Bereits in der Einleitung wurde die Rolle des Sozialdarwinismus als ideologische Rechtfertigung des imperialistischen Expansionsdranges seit Mitte des 19. Jahrhunderts erwähnt. Inzwischen war Deutschland zweitgrößte Industriemacht, hinter den USA und noch vor Großbritannien und Frankreich geworden (46., S. 62), Japan und Rußland waren in den Kreis der Industrienationen eingetreten. Das war jedoch eher auf Krisenerscheinungen in den traditionellen Kolonialmächten England und Frankreich zurückzuführen als auf ungebremstes Wachstum im Deutschen Reich. Dieses erstrebte eine Neuaufteilung der kolonialen Rohstoff- und Absatzmärkte (z.B. Marokko Krisen).
Da die alten Kolonialmächte ihre Kolonien nicht freiwillig aufgeben würden, die Aufteilung Afrikas und Asiens jedoch weitgehend abgeschlossen war, konnte nur ein Krieg den deutschen Konzernen und Junkern die benötigten Gebiete bringen. Das war umso wichtiger, als im Innern die organisierte Arbeiterbewegung an Stärke gewann und die alten Herrschaftverhältnisse in Frage stellte.
Die massive Verbreitung militaristischer Ideologie durch Propagandaorganisationen (z.B. Alldeutscher Verband, Deutscher Flottenverein, Reichsverband gegen die Sozialdemokratie) sowie durch militaristische Jugendorganisationen und Kriegervereine verfehlte ihre Wirkung nicht: Schließlich stimmte sogar die Mehrheit der sozialdemokratischen Parlamentsfraktion der Gewährung von Kriegskrediten zu.
Wenn wir vom deutschen Militarismus dieser Zeit sprechen, meinen wir nicht mit Engels: ,,Die Armee ist Hauptzweck des Staates, ist Selbstzweck geworden, die Völker sind nur noch dazu da, die Soldaten zu liefern und zu ernähren'' (47., S. 158), gemeint ist vielmehr ,,die Erfüllung von Ideologie, Haltung und Tat der Gesellschaft mit dem Geist des Militärs'' (46., S. 313): ,,Die in den siebzieger Jahren des 19. Jahrhunderts begonnene systematische Durchtränkung aller Bereiche des öffentlichen Lebens mit militärischem Ungeist wurde in der imperialistischen Epoche mit Raffinement perfektioniert. Die militärische Ideologie herrschte uneingeschränkt im gesamten Staatsapparat, in den Parteien und Organisationen der herrschenden Klassen, im Bildungswesen von der Volksschule bis zu den Universitäten, in der Presse der Großbourgeoisie und des Junkertums und in deren Kunst und Literatur. Die Zahl der kritischen Stimmen aus dem Bürgertum gegenüber der militärischen Allmacht war klein. Auch die überwiegende Mehrheit der Repräsentanten beider Konfessionen in Deutschland ordnete sich in das militärische System willig ein'' (48., S. 282).

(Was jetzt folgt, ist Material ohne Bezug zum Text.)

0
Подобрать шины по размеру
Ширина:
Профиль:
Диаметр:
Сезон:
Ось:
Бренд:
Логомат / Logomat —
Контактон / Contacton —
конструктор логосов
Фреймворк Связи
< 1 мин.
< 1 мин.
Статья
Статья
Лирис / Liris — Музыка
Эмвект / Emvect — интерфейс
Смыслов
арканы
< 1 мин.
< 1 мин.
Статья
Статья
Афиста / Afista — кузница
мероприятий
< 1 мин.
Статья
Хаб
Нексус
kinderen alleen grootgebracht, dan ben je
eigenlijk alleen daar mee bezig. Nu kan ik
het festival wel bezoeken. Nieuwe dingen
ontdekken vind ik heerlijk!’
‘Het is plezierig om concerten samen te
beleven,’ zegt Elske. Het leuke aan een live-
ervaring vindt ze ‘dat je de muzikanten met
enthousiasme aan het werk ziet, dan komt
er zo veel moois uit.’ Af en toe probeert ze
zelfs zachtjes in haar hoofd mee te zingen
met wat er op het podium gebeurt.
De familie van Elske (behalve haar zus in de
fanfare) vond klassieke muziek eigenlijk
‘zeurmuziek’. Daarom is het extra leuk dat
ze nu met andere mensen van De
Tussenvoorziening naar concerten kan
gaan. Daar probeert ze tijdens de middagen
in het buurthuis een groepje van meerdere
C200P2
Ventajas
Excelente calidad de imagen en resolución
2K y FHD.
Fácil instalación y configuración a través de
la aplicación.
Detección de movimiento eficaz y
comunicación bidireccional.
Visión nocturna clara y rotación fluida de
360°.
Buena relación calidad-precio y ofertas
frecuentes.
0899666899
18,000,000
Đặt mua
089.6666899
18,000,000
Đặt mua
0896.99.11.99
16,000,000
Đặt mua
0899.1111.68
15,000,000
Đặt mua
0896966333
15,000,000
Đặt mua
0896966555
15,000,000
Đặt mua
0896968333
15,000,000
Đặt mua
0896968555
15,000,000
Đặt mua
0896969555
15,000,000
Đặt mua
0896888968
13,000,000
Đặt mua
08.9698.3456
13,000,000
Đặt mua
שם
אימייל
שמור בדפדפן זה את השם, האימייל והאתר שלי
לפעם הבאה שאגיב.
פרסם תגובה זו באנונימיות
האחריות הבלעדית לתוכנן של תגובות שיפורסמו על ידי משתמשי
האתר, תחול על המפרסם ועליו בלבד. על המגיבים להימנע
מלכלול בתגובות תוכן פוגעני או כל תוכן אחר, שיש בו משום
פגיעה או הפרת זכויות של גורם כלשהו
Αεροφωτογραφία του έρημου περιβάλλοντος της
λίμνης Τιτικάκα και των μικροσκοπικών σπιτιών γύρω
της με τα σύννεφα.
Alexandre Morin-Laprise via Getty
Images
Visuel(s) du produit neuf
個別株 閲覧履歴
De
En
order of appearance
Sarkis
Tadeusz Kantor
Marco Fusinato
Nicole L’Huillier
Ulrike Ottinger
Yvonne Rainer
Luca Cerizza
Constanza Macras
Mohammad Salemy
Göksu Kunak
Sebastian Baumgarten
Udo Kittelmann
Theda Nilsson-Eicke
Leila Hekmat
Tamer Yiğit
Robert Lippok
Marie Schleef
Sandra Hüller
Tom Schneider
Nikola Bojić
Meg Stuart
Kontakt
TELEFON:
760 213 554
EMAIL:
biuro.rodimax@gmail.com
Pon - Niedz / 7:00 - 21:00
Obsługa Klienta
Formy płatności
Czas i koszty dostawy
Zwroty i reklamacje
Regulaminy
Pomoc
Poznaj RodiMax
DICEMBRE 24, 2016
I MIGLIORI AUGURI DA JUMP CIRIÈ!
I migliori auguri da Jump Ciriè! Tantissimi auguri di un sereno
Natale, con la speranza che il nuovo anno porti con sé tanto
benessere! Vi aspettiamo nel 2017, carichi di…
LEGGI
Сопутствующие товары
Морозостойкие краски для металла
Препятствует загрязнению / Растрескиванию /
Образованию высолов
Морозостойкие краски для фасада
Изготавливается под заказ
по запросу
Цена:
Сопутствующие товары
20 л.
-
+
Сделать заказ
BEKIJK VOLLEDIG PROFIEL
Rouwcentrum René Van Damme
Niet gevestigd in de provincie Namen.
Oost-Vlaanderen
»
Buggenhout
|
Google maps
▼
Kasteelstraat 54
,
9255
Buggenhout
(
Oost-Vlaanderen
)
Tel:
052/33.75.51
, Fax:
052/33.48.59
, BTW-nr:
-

Wie weit dieser Ungeist die Intellektuellen Deutschlands, unter ihnen die Kollegen Einsteins, erfaßt hatte, wird aus dem Manifest an die Kulturwelt deutlich, das von 93 Wissenschaftlern, Schriftstellern, Künstlern u.a. unterzeichnet wurde, darunter Nernst, Ostwald, Planck, Haber, Röntgen, v. Laue. Jeder der sechs Abschnitte beginnt mit einem Es ist nicht war: ,,Es ist nicht wahr, daß Deutschland diesen Krieg verschuldet hat. ... Es ist nicht wahr, daß wir freventlich die Neutralität Belgiens verletzt haben. ... Es ist nicht wahr, daß unsere Kriegführung die Gesetze des Völkerrechts mißachtet. ... Es ist nicht wahr, daß der Kampf gegen unseren sogenannten Militarismus kein Kampf gegen unsere Kultur ist, wie unsere Feinde heuchlerisch vorgeben. Ohne den deutschen Militarismus wäre die deutsche Kultur längst vom Erdboden getilgt'' (mit eigenen Auslassungen zitiert nach 49.). Es soll nicht verschwiegen werden, daß Kollegen aus den alliierten Nationen dem nicht wesentlich nachstanden.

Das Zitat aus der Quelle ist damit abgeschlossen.